Tuesday, June 14, 2011

‘Jerusalem’ or ‘Israel?’ Supreme Court case raises trove of constitutional questions

But the Zivotofskys’ request to change Menachem’s passport to say his birthplace is “Israel” rather than simply “Jerusalem” has met firm resistance from the State Department.

“The status of Jerusalem is one of the most sensitive and long-standing disputes in the Arab-Israeli conflict,” the government said in its brief to the court. It is not one in which the United States has been willing to choose sides.

Over the objection of the Obama administration, the Supreme Court last week agreed to review the long-running dispute over Menachem’s passport. The slim petition filed by veteran Supreme Court practitioner Nathan Lewin manages to pack in a trove of constitutional questions for argument next fall.

It raises a broad separation of powers question about Congress’ power to influence the nation’s foreign policy. It broaches the question of when courts may get involved in settling such disputes between the legislative and executive branches. And it even touches on the unsettled question of presidential “signing statements,” in which the president signs a bill while declaring he will ignore parts he considers unconstitutional.

U.S. recognition of Jerusalem is a perennial question for American politicians, but one that American diplomats consider best left for negotiations between Israeli and Palestinian officials. Israel has had control of the once-divided city since the 1967 war, and considers it the capital; the United States maintains its embassy in Tel Aviv.

In 2002, Congress passed a provision in a broader foreign relations act that said Americans born in Jerusalem could request that official documents recognize their birthplace as “Israel.”

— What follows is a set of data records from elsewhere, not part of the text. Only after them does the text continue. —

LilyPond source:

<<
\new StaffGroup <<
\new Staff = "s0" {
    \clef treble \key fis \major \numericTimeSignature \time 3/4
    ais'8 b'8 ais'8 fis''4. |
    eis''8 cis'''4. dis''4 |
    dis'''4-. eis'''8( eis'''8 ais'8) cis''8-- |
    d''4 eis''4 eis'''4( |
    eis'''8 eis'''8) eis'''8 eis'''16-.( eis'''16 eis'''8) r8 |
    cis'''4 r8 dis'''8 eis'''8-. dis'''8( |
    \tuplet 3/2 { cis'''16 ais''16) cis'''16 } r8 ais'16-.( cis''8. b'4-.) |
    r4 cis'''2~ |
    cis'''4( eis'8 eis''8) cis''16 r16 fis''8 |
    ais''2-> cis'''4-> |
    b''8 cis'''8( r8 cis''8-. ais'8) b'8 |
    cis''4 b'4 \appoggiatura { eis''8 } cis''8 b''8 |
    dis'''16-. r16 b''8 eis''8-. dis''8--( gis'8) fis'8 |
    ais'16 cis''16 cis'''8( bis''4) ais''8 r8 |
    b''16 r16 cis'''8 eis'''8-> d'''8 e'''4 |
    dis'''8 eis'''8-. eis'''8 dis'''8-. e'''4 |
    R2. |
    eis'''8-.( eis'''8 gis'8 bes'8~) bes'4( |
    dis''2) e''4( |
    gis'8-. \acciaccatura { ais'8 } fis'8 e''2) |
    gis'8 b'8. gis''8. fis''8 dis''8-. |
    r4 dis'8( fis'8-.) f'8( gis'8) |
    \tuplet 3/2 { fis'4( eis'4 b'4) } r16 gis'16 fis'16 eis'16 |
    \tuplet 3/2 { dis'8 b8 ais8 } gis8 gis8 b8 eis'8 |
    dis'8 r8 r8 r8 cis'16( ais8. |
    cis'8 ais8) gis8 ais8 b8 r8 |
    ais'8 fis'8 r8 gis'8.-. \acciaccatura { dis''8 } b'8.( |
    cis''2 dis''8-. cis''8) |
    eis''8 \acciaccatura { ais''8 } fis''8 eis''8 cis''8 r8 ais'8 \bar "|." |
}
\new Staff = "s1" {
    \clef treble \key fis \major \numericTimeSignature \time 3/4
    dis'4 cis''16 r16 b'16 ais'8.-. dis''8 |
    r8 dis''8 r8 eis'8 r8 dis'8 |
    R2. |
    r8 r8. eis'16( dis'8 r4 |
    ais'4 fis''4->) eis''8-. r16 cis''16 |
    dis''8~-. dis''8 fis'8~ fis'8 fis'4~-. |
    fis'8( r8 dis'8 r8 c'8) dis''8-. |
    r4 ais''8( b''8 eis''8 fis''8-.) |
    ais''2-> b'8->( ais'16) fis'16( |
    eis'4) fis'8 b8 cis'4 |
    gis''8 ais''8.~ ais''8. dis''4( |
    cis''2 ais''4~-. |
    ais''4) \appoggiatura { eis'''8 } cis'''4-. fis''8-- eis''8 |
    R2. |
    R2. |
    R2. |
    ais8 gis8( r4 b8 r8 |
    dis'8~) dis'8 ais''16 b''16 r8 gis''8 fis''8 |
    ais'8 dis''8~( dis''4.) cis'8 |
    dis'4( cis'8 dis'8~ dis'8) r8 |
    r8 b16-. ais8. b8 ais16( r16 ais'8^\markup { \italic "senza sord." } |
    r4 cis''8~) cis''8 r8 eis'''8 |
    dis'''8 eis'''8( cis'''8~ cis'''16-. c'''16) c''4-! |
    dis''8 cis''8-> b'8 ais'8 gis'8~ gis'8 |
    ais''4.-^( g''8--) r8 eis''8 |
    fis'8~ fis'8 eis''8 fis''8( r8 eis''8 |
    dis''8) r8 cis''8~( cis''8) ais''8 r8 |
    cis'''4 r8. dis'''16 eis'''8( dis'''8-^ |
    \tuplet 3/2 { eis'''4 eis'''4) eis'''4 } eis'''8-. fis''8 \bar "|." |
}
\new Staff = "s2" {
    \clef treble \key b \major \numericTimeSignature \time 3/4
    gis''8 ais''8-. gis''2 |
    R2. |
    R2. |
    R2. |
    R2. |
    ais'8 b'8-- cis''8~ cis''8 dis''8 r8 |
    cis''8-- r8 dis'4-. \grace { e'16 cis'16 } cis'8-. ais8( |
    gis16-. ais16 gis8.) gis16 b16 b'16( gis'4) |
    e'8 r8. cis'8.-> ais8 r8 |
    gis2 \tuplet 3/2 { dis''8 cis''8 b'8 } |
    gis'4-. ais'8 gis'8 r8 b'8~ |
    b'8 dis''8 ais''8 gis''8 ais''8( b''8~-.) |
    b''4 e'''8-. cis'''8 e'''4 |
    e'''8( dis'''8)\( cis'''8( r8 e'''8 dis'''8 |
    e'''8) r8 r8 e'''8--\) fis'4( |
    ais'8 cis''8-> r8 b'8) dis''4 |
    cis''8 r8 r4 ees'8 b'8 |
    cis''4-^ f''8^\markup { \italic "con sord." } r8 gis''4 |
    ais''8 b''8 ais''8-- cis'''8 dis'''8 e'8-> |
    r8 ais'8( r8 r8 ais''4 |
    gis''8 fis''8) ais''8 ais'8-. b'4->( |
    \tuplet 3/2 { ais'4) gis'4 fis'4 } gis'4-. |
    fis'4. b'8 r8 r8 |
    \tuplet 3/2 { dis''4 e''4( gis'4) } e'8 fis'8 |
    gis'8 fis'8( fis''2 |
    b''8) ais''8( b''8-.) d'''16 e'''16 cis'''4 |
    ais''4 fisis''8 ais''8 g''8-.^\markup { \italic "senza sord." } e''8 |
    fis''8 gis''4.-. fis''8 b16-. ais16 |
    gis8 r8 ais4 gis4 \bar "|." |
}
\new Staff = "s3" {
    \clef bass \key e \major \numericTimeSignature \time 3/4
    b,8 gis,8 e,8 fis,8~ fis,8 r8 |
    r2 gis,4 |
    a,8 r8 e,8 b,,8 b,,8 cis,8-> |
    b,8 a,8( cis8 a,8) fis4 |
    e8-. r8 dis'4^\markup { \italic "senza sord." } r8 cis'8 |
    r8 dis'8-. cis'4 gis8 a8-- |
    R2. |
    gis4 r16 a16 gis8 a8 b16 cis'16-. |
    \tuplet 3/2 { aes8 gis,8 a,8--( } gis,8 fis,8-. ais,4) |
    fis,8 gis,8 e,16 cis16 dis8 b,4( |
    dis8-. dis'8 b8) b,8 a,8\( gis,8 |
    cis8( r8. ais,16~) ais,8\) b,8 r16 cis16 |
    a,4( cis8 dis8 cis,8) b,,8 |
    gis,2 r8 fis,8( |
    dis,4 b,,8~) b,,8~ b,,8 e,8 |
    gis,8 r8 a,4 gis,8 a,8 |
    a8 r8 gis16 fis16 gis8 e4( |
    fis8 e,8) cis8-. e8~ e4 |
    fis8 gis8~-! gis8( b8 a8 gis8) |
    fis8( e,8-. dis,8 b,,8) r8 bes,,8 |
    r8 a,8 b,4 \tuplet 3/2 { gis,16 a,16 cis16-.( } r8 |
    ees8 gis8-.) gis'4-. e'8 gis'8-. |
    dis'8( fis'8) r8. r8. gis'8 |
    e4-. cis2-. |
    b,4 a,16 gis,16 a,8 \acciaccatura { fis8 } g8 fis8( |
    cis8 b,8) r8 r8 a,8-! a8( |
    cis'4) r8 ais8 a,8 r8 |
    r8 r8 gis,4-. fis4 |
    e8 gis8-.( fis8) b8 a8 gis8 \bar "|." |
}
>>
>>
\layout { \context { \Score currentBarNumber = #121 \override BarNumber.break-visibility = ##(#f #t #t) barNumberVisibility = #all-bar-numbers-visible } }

President George W. Bush signed the law, but said in a signing statement that U.S. policy regarding Jerusalem had not changed. The provision, he said, would “impermissibly interfere with the president’s constitutional authority to formulate the position of the United States, speak for the nation in international affairs and determine the terms on which recognition is given to foreign states.”

Not long after, Ari and Naomi Zivotofsky, Americans who moved to Israel in 2000, had a baby boy in a hospital in West Jerusalem. Naomi Zivotofsky’s request that her son’s Consular Report of Birth Abroad and his passport list the country of his birth as Israel were denied.

The Zivotofskys sued, but a district judge in Washington dismissed the case, saying it “raises a quintessential political question which is not justiciable by the courts.”

A panel of the U.S. Court of Appeals for the D.C. Circuit agreed. But Senior Judge Harry T. Edwards disagreed, saying the court should have moved on to hear the merits of the arguments. The case, he said, “raises an extraordinarily important question” that “calls into question the role of a federal court in our system of justice.”

(Edwards’ bottom line, though, is of little help to the family: he concluded that while the court should have considered the case, he would have found the 2002 congressional language unconstitutional because it “impermissibly intrudes on the president’s exclusive power to recognize foreign sovereigns.”)

Lewin is encouraged that the Supreme Court asked for a briefing on both questions — whether the courts should hear the case and whether Congress’ actions were unconstitutional.

He believes the D.C. Circuit Court got it wrong. He said the Zivotofskys are not asking the courts to decide a matter of foreign policy, but simply to enforce a law that Congress has passed and the president has signed.

The circuit court’s refusal to even hear the merits of the suit is an “abdication of the court’s duty to determine the lawfulness of governmental conduct that affects the rights of individual citizens,” Lewin said in his brief.

Ari Zivotofsky, a neuroscience researcher at an Israeli university, said he and his wife were aware they were testing the law with their request, “but I can’t say I expected it would end up at the Supreme Court.”

But he said it is important “really for the same reason we moved here — to live in the state of Israel.” He added: “Jews for thousands of years prayed daily to be able to go to Jerusalem.”

The case is M.B.Z. v. Clinton and will be heard in the court’s next term.